課題一覧 →
- A) 女性と女児への暴力に関する文章を読み、次の問いに答えてください。
(i) 多くの国で、司法が優遇することがあるのは誰ですか。
(ii) 東ティモールのプログラムのコストは、同国の2015年の国内総生産全体のおよそ何パーセントでしたか。
(iii) ウガンダのコミュニティ・プログラムで、家庭内暴力は何パーセント削減されましたか。
- B) 次の各記述は、女性と女児への暴力に関する文章の内容と合っていますか。それぞれ「はい」か「いいえ」で答え、判断の根拠となる本文の語句をそのまま引用してください。
(i) 専門家は、暴力の撤廃による利益が必要な投資を上回ると認識している。
(ii) 東ティモールで実施されたプログラムは5年間のものだった。
(iii) 文章は、改革にはコストがかからないと述べている。
- C) 女性と女児への暴力に関する文章から、「こうした功績は、私たちが前進」で始まり「ットメントと投資が必要です。」まで続く部分を、一字も変えずに抜き出して返してください。

分析用テキスト →
---*---

暴力の被害に遭った女性と女児は尊厳を失い、恐怖と痛みに苦しみ、最悪の場合、命を落とします。暴力は、私たち皆が持つべき自由を深く侵害します。家で安全に過ごす権利や、街を安全に歩く権利、学校へ通う権利、仕事をする権利、市場へ行く権利、そして映画を観に行く権利さえ侵害します。加害者が処罰され、被害者が救済を受け、受けた傷を癒すためにケアや支援を受けることは、すべて当たり前であるべきです。

しかし、多くの国では未だに法整備が不十分で、警察の関心は低く、シェルターや医療ケア、あらゆる支援は利用できる状態になく、刑事司法制度へアクセスできなかったり、利用が高額であったり、司法そのものが女性に対して偏見を持っていて、男性加害者を優遇することがあります。これらの要素を改革するにはコストがかかります。しかし、改革しないことで生じるコストこそ、許してはいけません。

専門家たちは皆、女性と女児に対する暴力を撤廃することで生じる利益は、撤廃に必要な投資をずっと上回ると認識しています。比較的小規模な投資でも、期間と目標が明確であれば、女性と女児、そして彼女たちの所属するコミュニティに大きな利益をもたらすことが分かっています。例えば東ティモール民主共和国では、小規模かつとても効果的な3年間プログラムを実施し、暴力の被害に遭った女性へ基礎サービスを一式、最低限のレベルで提供しましたが、このプログラムは、東ティモール共和国の2015年の国内総生産(GDP)全体のたった1パーセントほどのコストにおさまったものの、女性の健康と福祉に重大な影響をもたらしました。また、パプアニューギニアでは、市場インフラの実質的な変革や、ビジネス研修の実施、そしてキャッシュレス決済の整備が、同国の市場における女性ステークホルダーの環境と将来そして自信を変革しました。ウガンダでは、女性と男性、宗教的および共同体のリーダーが一堂に会すコミュニティ・プログラムを実施し、社会規範を変え、家庭内暴力が52%削減するという結果をもたらしました。

こうした功績は、私たちが前進できる実質的な方法に光をあてています。私たちは、女性と女児に対する暴力を起こし悪化させている、社会の根底に開示する不平等と偏見に取り組むことができます。私たちは、防止策を強化して、適切なサービスを増やすことができます。私たちは、女性と女児に対する暴力の件数を減らし、終止符を打つことができます。そのためには、国内的および国際的な規模でのコミットメントと投資が必要です。

---*---

抽出項目 →

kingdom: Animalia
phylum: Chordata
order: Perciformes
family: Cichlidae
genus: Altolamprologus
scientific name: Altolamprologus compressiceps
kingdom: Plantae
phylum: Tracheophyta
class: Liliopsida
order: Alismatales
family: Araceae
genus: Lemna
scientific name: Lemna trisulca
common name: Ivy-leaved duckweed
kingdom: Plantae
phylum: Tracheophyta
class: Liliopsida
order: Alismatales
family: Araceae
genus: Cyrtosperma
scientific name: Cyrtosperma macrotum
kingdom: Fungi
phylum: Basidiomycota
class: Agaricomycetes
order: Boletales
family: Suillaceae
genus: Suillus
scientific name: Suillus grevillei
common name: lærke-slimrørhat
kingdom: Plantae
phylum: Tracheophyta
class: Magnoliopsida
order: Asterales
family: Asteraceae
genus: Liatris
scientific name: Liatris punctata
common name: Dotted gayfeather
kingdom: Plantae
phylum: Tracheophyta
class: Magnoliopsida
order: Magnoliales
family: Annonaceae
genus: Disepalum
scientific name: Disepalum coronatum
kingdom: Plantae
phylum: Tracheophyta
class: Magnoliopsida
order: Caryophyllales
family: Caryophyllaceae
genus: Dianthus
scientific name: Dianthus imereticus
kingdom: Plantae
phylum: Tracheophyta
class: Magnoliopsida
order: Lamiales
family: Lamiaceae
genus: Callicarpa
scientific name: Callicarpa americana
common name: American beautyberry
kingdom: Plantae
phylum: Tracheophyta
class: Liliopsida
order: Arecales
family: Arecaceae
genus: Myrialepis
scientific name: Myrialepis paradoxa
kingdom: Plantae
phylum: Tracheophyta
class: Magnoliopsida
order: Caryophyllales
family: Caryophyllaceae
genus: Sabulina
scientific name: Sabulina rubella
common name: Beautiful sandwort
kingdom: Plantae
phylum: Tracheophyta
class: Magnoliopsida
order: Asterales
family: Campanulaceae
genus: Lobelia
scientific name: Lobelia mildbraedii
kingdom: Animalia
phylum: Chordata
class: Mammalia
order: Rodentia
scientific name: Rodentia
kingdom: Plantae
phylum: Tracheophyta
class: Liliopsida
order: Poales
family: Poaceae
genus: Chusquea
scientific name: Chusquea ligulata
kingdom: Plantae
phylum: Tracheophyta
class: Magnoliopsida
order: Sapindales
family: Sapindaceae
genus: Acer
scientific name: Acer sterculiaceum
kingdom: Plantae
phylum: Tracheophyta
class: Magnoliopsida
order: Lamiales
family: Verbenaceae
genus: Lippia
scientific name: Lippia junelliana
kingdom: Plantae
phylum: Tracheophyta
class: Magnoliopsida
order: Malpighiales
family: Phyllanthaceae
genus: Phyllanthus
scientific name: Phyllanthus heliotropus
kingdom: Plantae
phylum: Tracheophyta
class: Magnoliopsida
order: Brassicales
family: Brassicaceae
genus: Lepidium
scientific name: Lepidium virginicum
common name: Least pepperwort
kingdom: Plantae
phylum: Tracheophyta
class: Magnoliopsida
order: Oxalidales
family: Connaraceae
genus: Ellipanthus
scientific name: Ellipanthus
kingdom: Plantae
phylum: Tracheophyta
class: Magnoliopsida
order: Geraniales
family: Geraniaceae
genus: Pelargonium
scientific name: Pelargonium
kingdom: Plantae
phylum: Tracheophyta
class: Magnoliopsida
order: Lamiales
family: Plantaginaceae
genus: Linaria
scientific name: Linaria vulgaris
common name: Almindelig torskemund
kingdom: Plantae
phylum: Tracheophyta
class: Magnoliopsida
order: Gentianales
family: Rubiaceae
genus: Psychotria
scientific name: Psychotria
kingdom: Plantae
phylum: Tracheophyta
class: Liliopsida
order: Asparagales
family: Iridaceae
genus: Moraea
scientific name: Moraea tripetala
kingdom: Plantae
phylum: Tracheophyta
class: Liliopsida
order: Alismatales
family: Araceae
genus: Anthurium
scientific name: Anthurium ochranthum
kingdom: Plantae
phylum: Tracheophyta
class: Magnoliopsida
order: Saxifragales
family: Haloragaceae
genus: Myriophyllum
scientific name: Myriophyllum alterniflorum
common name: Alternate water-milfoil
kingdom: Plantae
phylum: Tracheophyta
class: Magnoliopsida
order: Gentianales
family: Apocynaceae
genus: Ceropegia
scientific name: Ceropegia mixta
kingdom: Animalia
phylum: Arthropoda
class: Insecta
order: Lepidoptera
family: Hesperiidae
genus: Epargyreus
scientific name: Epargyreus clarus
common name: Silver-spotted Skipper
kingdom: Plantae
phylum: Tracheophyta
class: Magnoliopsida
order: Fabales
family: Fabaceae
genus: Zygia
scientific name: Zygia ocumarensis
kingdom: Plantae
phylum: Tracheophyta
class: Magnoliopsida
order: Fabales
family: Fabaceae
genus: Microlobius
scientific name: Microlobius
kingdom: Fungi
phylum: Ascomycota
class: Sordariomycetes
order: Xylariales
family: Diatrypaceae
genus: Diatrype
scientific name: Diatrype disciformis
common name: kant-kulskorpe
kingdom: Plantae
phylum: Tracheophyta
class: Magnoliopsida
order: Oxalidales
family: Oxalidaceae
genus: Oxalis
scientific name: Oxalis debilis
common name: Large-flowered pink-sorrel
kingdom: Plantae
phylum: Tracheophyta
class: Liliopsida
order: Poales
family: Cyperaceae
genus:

---*---

演習の解答 →
- A)
(i) 男性加害者
(ii) 1パーセントほど
(iii) 52%

- B)
(i) はい。「撤廃することで生じる利益は、撤廃に必要な投資をずっと上回ると認識しています」
(ii) いいえ。「小規模かつとても効果的な3年間プログラムを実施し」
(iii) いいえ。「これらの要素を改革するにはコストがかかります。」

- C)
こうした功績は、私たちが前進できる実質的な方法に光をあてています。私たちは、女性と女児に対する暴力を起こし悪化させている、社会の根底に開示する不平等と偏見に取り組むことができます。私たちは、防止策を強化して、適切なサービスを増やすことができます。私たちは、女性と女児に対する暴力の件数を減らし、終止符を打つことができます。そのためには、国内的および国際的な規模でのコミットメントと投資が必要です。